Existe o argumento de que depois de alguns dias (em alguns locais a trégua se estendeu até o dia de Reis), a artilharia tornou a atacar, e os homens voltaram a se matar uns aos outros. A guerra duraria bem mais que os poucos meses prometidos aos rapazes, e nos próximos natais, temerosos de uma repetição desse evento não planejado, os oficiais redobrariam a severidade com qualquer sugestão de fraternização. É verdade que em pouco tempo teria lugar a batalha do Somme, a batalha mais devastadora que se vira até então em que milhares de soldados perderiam a vida. É verdade que aqueles que fraternizaram com o inimigo naquele natal foram punidos, e mandados para longe, para o front oriental... É verdade que para aquela única missa celebrada com palavras de união, dúzias de outras missas seriam celebradas em que meninos recrutados ouviriam as preleções de um padre velho sobre como matar o inimigo é o caminho para o céu. Tudo isso é verdade.

Mas aquele primeiro natal aconteceu. A trégua foi real, e foi uma iniciativa dos homens que estavam matando e morrendo no front.



Naquele primeiro natal, no mês frio de dezembro de 1914, os homens largaram as armas e celebraram o natal juntos. Essa iniciativa dos próprios militares do front, no meio daquela, que foi a guerra mais terrível que o mundo conhecera até então (uma guerra estranha em que a cavalaria perdera a importância e a pá por vezes superava o rifle), é um símbolo poderoso. Aquilo existiu. Foi real. E nada jamais pode apagar isso da história.

O símbolo disso no filme é a melodia aprendida com os escoceses, I’m Dreaming of Home...

"This is no foreign sky / I see no foreign light / But far away am I / From some peaceful land / I'm longing  to stand / A hand in my hand / ...forever I'm dreaming of home / I feel so alone, I'm dreaming of home"


Joyeux Noel foi indicado para o Oscar de Melhor Filme Estrangeiro de 2005, e mereceu totalmente a indicação. É um filme forte, um filme de guerra que é também um filme de natal. Não é de modo algum um filme leve. As imagens e as músicas, as cenas são poderosas, feitas para causar uma impressão duradoura. Por outro lado... Os soldados sozinhos decidindo pela paz na noite de véspera de natal... Não há muitas coisas mais mágicas do que isso... Se aqueles homens fossem consultados, a guerra não teria durado mais 4 longos anos como durou...


A escolha de ter cantores de ópera entre os personagens principais merece aplauso. As cenas em que os dois cantam são incríveis.
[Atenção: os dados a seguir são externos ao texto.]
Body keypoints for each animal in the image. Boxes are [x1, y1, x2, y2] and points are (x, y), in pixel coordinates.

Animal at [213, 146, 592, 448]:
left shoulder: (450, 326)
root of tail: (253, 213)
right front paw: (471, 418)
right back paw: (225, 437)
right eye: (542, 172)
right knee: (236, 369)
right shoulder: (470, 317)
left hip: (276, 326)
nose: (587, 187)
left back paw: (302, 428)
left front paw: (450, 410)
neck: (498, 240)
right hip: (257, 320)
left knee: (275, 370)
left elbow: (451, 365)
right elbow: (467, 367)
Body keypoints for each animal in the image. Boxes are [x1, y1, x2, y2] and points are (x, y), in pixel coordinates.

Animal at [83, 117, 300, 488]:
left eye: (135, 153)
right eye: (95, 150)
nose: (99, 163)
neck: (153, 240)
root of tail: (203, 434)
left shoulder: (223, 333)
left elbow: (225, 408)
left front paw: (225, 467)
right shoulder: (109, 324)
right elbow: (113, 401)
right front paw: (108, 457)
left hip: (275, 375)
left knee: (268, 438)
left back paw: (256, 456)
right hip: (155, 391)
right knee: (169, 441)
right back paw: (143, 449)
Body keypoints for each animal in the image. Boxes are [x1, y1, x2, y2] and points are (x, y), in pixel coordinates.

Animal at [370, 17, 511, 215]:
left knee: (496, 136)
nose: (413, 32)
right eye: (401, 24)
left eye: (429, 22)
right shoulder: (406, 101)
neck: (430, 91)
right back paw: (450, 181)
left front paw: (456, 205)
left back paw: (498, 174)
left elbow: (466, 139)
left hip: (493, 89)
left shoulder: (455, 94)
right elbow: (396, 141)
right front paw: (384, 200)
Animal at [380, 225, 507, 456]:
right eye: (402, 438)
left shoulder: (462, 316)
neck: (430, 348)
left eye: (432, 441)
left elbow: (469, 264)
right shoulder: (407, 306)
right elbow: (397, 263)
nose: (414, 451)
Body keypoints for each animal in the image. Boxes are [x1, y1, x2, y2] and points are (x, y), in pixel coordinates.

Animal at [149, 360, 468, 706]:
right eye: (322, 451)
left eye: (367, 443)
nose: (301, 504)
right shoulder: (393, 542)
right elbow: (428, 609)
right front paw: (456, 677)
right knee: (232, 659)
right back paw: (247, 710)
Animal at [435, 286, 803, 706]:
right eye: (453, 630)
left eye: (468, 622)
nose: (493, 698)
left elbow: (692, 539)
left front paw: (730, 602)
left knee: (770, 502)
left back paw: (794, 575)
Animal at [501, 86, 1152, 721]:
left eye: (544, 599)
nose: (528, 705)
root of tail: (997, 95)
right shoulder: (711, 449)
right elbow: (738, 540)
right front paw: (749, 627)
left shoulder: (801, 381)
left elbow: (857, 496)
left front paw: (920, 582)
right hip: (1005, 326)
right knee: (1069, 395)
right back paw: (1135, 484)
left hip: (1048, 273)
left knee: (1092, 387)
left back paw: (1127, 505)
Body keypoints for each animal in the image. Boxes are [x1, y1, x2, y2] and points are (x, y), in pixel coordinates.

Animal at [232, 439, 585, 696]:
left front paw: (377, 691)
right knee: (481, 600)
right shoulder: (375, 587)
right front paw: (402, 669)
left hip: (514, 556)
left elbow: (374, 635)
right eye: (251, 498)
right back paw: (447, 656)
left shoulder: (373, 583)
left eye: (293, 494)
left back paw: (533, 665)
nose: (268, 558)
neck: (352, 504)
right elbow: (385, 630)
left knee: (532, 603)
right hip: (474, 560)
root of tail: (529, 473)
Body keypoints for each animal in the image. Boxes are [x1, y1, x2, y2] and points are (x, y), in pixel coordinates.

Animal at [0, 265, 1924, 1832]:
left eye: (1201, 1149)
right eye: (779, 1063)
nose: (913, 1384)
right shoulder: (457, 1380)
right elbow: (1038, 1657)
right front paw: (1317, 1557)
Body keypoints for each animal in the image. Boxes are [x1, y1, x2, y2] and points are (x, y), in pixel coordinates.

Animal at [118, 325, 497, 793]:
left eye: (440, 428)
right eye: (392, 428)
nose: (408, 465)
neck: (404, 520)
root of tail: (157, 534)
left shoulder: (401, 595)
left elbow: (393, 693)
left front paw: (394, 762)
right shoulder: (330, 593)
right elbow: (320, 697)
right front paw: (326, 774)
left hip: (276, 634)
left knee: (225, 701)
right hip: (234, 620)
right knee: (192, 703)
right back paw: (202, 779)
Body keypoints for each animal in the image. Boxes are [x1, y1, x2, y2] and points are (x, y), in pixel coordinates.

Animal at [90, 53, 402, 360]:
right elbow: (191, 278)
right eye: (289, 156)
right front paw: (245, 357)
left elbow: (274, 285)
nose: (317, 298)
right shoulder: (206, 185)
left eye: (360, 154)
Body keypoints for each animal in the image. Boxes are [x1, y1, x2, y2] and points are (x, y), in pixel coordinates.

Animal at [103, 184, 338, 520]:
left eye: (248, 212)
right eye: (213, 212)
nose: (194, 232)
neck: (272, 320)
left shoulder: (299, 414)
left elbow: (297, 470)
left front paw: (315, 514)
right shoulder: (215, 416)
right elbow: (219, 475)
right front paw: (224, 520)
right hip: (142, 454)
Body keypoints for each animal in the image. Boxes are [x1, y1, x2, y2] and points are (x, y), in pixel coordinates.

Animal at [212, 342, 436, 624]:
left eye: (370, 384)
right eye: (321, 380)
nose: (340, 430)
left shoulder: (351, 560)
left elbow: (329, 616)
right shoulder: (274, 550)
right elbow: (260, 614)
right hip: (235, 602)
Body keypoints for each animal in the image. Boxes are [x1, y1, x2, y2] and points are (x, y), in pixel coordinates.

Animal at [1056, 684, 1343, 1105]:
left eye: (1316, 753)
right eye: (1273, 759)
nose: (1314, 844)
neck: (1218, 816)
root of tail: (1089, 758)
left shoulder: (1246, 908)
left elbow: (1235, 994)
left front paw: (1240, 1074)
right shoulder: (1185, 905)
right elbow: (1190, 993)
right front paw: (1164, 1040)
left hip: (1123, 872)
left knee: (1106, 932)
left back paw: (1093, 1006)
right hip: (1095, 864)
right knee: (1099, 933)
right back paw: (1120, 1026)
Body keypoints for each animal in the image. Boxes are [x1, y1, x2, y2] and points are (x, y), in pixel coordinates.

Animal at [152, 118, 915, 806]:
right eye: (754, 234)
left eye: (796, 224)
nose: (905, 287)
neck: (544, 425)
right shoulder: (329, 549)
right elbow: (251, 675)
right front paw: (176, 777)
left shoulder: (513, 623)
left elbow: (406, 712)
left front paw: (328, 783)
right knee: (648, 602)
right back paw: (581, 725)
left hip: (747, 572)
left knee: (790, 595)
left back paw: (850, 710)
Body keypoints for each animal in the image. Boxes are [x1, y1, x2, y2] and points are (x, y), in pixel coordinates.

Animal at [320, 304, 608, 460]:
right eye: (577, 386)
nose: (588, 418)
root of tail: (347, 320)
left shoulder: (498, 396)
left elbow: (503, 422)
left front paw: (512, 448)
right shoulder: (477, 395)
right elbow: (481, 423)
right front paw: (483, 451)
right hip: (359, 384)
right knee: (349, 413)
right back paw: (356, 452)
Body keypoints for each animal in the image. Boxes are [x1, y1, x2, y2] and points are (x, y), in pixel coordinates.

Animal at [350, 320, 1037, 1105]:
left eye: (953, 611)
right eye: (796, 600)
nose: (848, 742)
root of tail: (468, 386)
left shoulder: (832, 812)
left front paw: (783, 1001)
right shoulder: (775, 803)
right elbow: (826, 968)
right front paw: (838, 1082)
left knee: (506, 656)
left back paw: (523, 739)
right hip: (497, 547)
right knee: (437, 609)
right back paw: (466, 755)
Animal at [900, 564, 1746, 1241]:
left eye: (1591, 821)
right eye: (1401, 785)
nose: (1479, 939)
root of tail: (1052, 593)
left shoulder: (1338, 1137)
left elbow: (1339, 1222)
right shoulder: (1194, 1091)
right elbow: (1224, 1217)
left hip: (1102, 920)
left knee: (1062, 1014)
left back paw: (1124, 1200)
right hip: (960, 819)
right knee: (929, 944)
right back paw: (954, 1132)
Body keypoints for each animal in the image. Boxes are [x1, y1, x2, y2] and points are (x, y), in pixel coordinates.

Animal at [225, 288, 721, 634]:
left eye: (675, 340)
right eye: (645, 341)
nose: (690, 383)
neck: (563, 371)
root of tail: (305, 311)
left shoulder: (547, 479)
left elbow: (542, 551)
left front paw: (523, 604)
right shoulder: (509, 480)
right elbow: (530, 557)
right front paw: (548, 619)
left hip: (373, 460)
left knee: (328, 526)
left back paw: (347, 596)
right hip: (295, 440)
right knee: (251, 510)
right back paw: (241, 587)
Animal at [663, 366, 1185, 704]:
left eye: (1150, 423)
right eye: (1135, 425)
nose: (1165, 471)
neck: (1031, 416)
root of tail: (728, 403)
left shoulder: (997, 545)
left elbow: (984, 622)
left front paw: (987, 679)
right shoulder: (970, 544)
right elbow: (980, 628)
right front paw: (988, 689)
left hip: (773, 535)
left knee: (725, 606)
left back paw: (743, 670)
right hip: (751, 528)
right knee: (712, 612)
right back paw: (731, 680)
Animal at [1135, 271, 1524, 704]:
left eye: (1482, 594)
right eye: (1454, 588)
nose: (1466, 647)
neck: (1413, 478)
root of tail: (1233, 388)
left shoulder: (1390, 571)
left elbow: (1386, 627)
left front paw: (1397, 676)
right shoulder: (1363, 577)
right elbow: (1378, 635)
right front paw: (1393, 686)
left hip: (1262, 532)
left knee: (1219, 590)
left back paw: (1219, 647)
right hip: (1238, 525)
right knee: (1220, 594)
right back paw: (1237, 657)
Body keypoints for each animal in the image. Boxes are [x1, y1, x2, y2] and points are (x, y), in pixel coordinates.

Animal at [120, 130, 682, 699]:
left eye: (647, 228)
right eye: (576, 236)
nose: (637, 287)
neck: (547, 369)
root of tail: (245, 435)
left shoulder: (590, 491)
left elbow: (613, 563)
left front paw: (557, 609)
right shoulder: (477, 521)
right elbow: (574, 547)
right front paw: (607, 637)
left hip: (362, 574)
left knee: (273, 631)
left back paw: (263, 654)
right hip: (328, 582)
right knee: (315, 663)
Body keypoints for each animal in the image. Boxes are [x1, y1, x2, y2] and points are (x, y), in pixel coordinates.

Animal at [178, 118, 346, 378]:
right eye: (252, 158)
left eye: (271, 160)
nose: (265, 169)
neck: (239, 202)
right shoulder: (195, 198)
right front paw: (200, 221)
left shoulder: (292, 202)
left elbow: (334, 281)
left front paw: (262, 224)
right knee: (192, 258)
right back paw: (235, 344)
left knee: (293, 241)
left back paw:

Mesmerizantes. Como talvez tenha sido assistir a performances como essas no front, há 101 anos.

Outra coisa legal é o fato de esse ser um filme europeu, em que as três línguas são faladas. Frances, Alemão e Inglês (com o sotaque da escócia, naturalmente)

No final, gostei bastante do filme. Não é um filme feliz, ou feito para ser uma comédia leve. É um filme de natal, e é um filme de guerra, e talvez por isso mesmo deva ser assistido.